5) Cornelia Ruß-Hempel: Teamarbeit, die Spaß macht! 

 

„Legt dir jemand Steine in den Weg, bau einen Turm daraus.“

Die Komplexität der heutigen Zeit erfordert von Teams konstruktive Zusammenarbeit von ExpertInnen unter Begleitung einer kompetenten Führung. Das Wahrnehmen von Teamstrukturen hilft, Probleme zu bewältigen und Lösungen zu finden. Das Aktivieren von Teamprozessen setzt hierbei Motivation und teameigene Ressourcen für schwierige Aufgaben im Alltag frei.  Störungen dienen der gemeinsamen Entwicklung und benötigen manchmal nur eine andere Wertung, um ihnen die Macht der Begrenzung zu nehmen. 

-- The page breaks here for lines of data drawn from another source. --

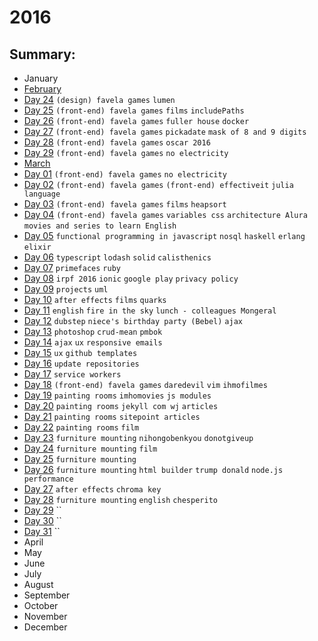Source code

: # 2016

## Summary:
 - January
 - [February](feb/README.md)
  - [Day 24](feb/02-24-2016.md) `(design) favela games` `lumen`
  - [Day 25](feb/02-25-2016.md) `(front-end) favela games` `films` `includePaths`
  - [Day 26](feb/02-26-2016.md) `(front-end) favela games` `fuller house`  `docker` 
  - [Day 27](feb/02-27-2016.md) `(front-end) favela games` `pickadate` `mask of 8 and 9 digits`
  - [Day 28](feb/02-28-2016.md) `(front-end) favela games` `oscar 2016`
  - [Day 29](feb/02-29-2016.md) `(front-end) favela games` `no electricity`
 - [March](mar/README.md)
  - [Day 01](mar/03-01-2016.md) `(front-end) favela games` `no electricity`
  - [Day 02](mar/03-02-2016.md) `(front-end) favela games` `(front-end) effectiveit` `julia language`
  - [Day 03](mar/03-03-2016.md) `(front-end) favela games` `films` `heapsort`
  - [Day 04](mar/03-04-2016.md) `(front-end) favela games` `variables css` `architecture Alura` `movies and series to learn English`
  - [Day 05](mar/03-05-2016.md) `functional programming in javascript` `nosql` `haskell` `erlang` `elixir`
  - [Day 06](mar/03-06-2016.md) `typescript` `lodash` `solid` `calisthenics`
  - [Day 07](mar/03-07-2016.md) `primefaces` `ruby`
  - [Day 08](mar/03-08-2016.md) `irpf 2016` `ionic` `google play` `privacy policy`
  - [Day 09](mar/03-09-2016.md) `projects` `uml`
  - [Day 10](mar/03-10-2016.md) `after effects` `films` `quarks`
  - [Day 11](mar/03-11-2016.md) `english` `fire in the sky` `lunch - colleagues Mongeral`
  - [Day 12](mar/03-12-2016.md) `dubstep` `niece's birthday party (Bebel)` `ajax`
  - [Day 13](mar/03-13-2016.md) `photoshop` `crud-mean` `pmbok`
  - [Day 14](mar/03-14-2016.md) `ajax` `ux` `responsive emails`
  - [Day 15](mar/03-15-2016.md) `ux` `github templates`
  - [Day 16](mar/03-16-2016.md) `update repositories`
  - [Day 17](mar/03-17-2016.md) `service workers`
  - [Day 18](mar/03-18-2016.md) `(front-end) favela games` `daredevil` `vim` `ihmofilmes`
  - [Day 19](mar/03-19-2016.md) `painting rooms` `imhomovies` `js modules`
  - [Day 20](mar/03-20-2016.md) `painting rooms` `jekyll com wj` `articles`
  - [Day 21](mar/03-21-2016.md) `painting rooms` `sitepoint articles`
  - [Day 22](mar/03-22-2016.md) `painting rooms` `film`
  - [Day 23](mar/03-23-2016.md) `furniture mounting` `nihongobenkyou` `donotgiveup`
  - [Day 24](mar/03-24-2016.md) `furniture mounting` `film`
  - [Day 25](mar/03-25-2016.md) `furniture mounting`
  - [Day 26](mar/03-26-2016.md) `furniture mounting` `html builder` `trump donald` `node.js performance`
  - [Day 27](mar/03-27-2016.md) `after effects` `chroma key`
  - [Day 28](mar/03-28-2016.md) `furniture mounting` `english` `chesperito`
  - [Day 29](mar/03-29-2016.md) ``
  - [Day 30](mar/03-30-2016.md) ``
  - [Day 31](mar/03-31-2016.md) ``
 - April
 - May
 - June
 - July
 - August
 - September
 - October
 - November
 - December
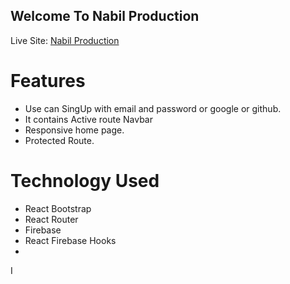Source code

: 
## Welcome To Nabil Production

Live Site: [Nabil Production](https://nabil-production.web.app)

# Features 

* Use can SingUp with email and password or google or github.
* It contains Active route Navbar
* Responsive home page.
* Protected Route.


# Technology Used

* React Bootstrap
* React Router
* Firebase
* React Firebase Hooks
* 


I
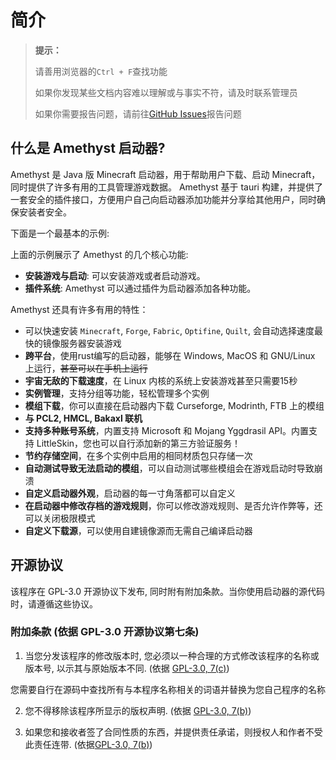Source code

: # 简介

> **提示：**
> 
> 请善用浏览器的`Ctrl + F`查找功能
> 
> 如果你发现某些文档内容难以理解或与事实不符，请及时联系管理员
> 
> 
> 如果你需要报告问题，请前往[GitHub Issues](https://github.com/Broken-Deer/magical-launcher/issues)报告问题

## 什么是 Amethyst 启动器?

Amethyst 是 Java 版 Minecraft 启动器，用于帮助用户下载、启动 Minecraft，同时提供了许多有用的工具管理游戏数据。
Amethyst 基于 tauri 构建，并提供了一套安全的插件接口，方便用户自己向启动器添加功能并分享给其他用户，同时确保安装者安全。

下面是一个最基本的示例:

<!-- todo：演示视频 -->

上面的示例展示了 Amethyst 的几个核心功能:

- **安装游戏与启动**: 可以安装游戏或者启动游戏。
- **插件系统**: Amethyst 可以通过插件为启动器添加各种功能。

Amethyst 还具有许多有用的特性：

- 可以快速安装 `Minecraft`, `Forge`, `Fabric`, `Optifine`, `Quilt`, 会自动选择速度最快的镜像服务器安装游戏
- **跨平台**，使用rust编写的启动器，能够在 Windows, MacOS 和 GNU/Linux 上运行，~~甚至可以在手机上运行~~
- **宇宙无敌的下载速度**，在 Linux 内核的系统上安装游戏甚至只需要15秒
- **实例管理**，支持分组等功能，轻松管理多个实例
- **模组下载**，你可以直接在启动器内下载 Curseforge, Modrinth, FTB 上的模组
- **与 PCL2, HMCL, Bakaxl 联机**
- **支持多种账号系统**，内置支持 Microsoft 和 Mojang Yggdrasil API。内置支持 LittleSkin，您也可以自行添加新的第三方验证服务！
- **节约存储空间**，在多个实例中启用的相同材质包只存储一次
- **自动测试导致无法启动的模组**，可以自动测试哪些模组会在游戏启动时导致崩溃
- **自定义启动器外观**，启动器的每一寸角落都可以自定义
- **在启动器中修改存档的游戏规则**，你可以修改游戏规则、是否允许作弊等，还可以关闭极限模式
- **自定义下载源**，可以使用自建镜像源而无需自己编译启动器

## 开源协议

该程序在 GPL-3.0 开源协议下发布, 同时附有附加条款。当你使用启动器的源代码时，请遵循这些协议。

### 附加条款 (依据 GPL-3.0 开源协议第七条)

1. 当您分发该程序的修改版本时, 您必须以一种合理的方式修改该程序的名称或版本号, 以示其与原始版本不同. (依据 [GPL-3.0, 7(c)](https://github.com/Broken-Deer/magical-launcher/blob/master/LICENSE#L372-L374))

您需要自行在源码中查找所有与本程序名称相关的词语并替换为您自己程序的名称

2. 您不得移除该程序所显示的版权声明. (依据 [GPL-3.0, 7(b)](https://github.com/Broken-Deer/magical-launcher/blob/master/LICENSE#L368-L370))

3. 如果您和接收者签了合同性质的东西，并提供责任承诺，则授权人和作者不受此责任连带. (依据[GPL-3.0, 7(b)](https://github.com/Broken-Deer/magical-launcher/blob/master/LICENSE#L382-L386))
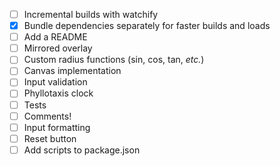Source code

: - [ ] Incremental builds with watchify
- [x] Bundle dependencies separately for faster builds and loads
- [ ] Add a README
- [ ] Mirrored overlay
- [ ] Custom radius functions (sin, cos, tan, _etc._)
- [ ] Canvas implementation
- [ ] Input validation
- [ ] Phyllotaxis clock
- [ ] Tests
- [ ] Comments!
- [ ] Input formatting
- [ ] Reset button
- [ ] Add scripts to package.json
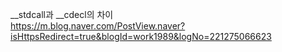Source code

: __stdcall과 __cdecl의 차이  
https://m.blog.naver.com/PostView.naver?isHttpsRedirect=true&blogId=work1989&logNo=221275066623  

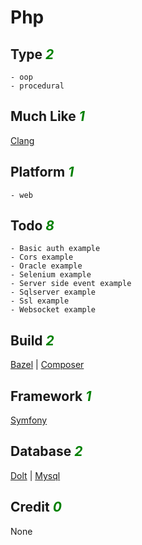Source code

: # Php

## Type <i style='color:green;'>2</i>
	- oop
	- procedural
## Much Like <i style='color:green;'>1</i>
[Clang](CLANG.md)
## Platform <i style='color:green;'>1</i>
	- web
## Todo <i style='color:green;'>8</i>
	- Basic auth example
	- Cors example
	- Oracle example
	- Selenium example
	- Server side event example
	- Sqlserver example
	- Ssl example
	- Websocket example
## Build <i style='color:green;'>2</i>
[Bazel](https://github.com/bearddan2000?tab=repositories&q=php+bazel&type=&language=&sort=) | [Composer](https://github.com/bearddan2000?tab=repositories&q=php+composer&type=&language=&sort=)
## Framework <i style='color:green;'>1</i>
[Symfony](https://github.com/bearddan2000?tab=repositories&q=php+symfony&type=&language=&sort=)
## Database <i style='color:green;'>2</i>
[Dolt](https://github.com/bearddan2000?tab=repositories&q=php+dolt&type=&language=&sort=) | [Mysql](https://github.com/bearddan2000?tab=repositories&q=php+mysql&type=&language=&sort=)
## Credit <i style='color:green;'>0</i>
None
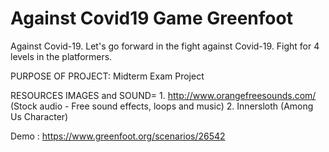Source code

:# Against Covid19 Game Greenfoot
Against Covid-19. Let's go forward in the fight against Covid-19. Fight for 4 levels in the platformers. 

PURPOSE OF PROJECT: Midterm Exam Project  

RESOURCES IMAGES and SOUND= 
      1. http://www.orangefreesounds.com/ (Stock audio - Free sound effects, loops and music) 
      2. Innersloth (Among Us Character)
      
Demo : https://www.greenfoot.org/scenarios/26542
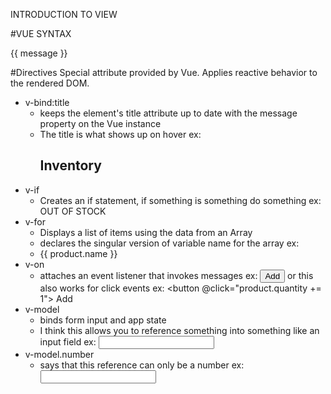 INTRODUCTION TO VIEW

#VUE SYNTAX
  <div id="app">
    {{ message }} <!-- referenced in data below-->
  </div>

  <script>
    var app = new Vue({
      el: '#app',
      data: {
        message: 'Hello Vue!'
      }
    })
  </script>

#Directives
Special attribute provided by Vue. Applies reactive behavior to the rendered DOM.
  * v-bind:title
    - keeps the element's title attribute up to date with the message property on the Vue instance
    - The title is what shows up on hover
        ex: <span v-bind:title="message"> <h2>Inventory</h2> </span>
  * v-if
    - Creates an if statement, if something is something do something
        ex: <span v-if="product.quantity === 0"> OUT OF STOCK </span>
  * v-for
    - Displays a list of items using the data from an Array
    - declares the singular version of variable name for the array
        ex:  <li v-for="product in arrayOfProducts"> {{ product.name }} </li>
  * v-on
    - attaches an event listener that invokes messages
        ex: <button v-on:click="product.quantity += 1"> Add </button>
        or this also works for click events
        ex: <button @click="product.quantity += 1"> Add </button>
  * v-model
    - binds form input and app state
    - I think this allows you to reference something into something like an input field
        ex: <input v-model="message">
  * v-model.number
    - says that this reference can only be a number
        ex: <input type="number" v-model.number="product.quantity">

Während des Workshops werfen wir gemeinsam einen neugierigen und lösungsorientierten Blick auf uns selbst, sowie auf Teams im Allgemeinen. Ziel des Workshops ist es, anhand von praktischen Übungen Teamprozesse sichtbar  zu machen und diese Methoden konstruktiv in die eigene Arbeit einzubeziehen.

 

6) Manuela Matthießen-Bähr: Gemeinsam nach vorn schauen

 

Die Erwartungen und Anforderungen in (und an) Teams und Mitarbeitende sind nicht immer leicht vereinbar mit den unterschiedlichen Werten, Bedürfnissen, Erfahrungen und Verantwortlichkeiten. Meist vorgegebene Rahmenbedingungen tragen ebenfalls dazu bei, ein Miteinander und gleichzeitiges Verständnis für die unterschiedlichen Aufgaben und Ziele komplex zu gestalten. Gerade im Kontakt und in der Kommunikation ist es wichtig, Aufmerksamkeit und Verständnis auf beiden Seiten zu erzeugen, auf Seiten der Leitung und auf der Seite der Mitarbeitenden, um einen partnerschaftlichen Umgang aufbauen zu können und Veränderungen gemeinsam voranzutreiben. Wenn es gelingt, das Gehirn des Gegenübers „anzuschalten“ und das eigene Gehirn nicht „auszuschalten“, dann ist ein echter Kontakt möglich: ein Austausch über unterschiedliche Bedürfnisse, Auswirkungen des eigenen Tuns, Arbeitsabläufe und Vorgaben und auch über (vermeintlich) unbeliebte Themen und Veränderungen.

In diesem Workshop werde ich Ihnen dazu erste praktische Helfer vorstellen und ich werde Ihnen die Gelegenheit bieten, eigene Reaktions- und Kommunikationsmuster auf der Erlebnisebene zu entdecken… . Den eigenen Blick erweitern und ein Gefühl davon bekommen, wie Sie Veränderung (auch emotional) attraktiv gestalten und Ihre Mannschaft an Bord holen können. Das „in Kontakt gehen“ macht mir in meiner täglichen Arbeit Freude - und dabei im Besonderen das „gehirngerechte Lernen“ und die Anerkennung von Vielfalt - und daran daran möchte ich Sie in diesem Workshop teilhaben lassen.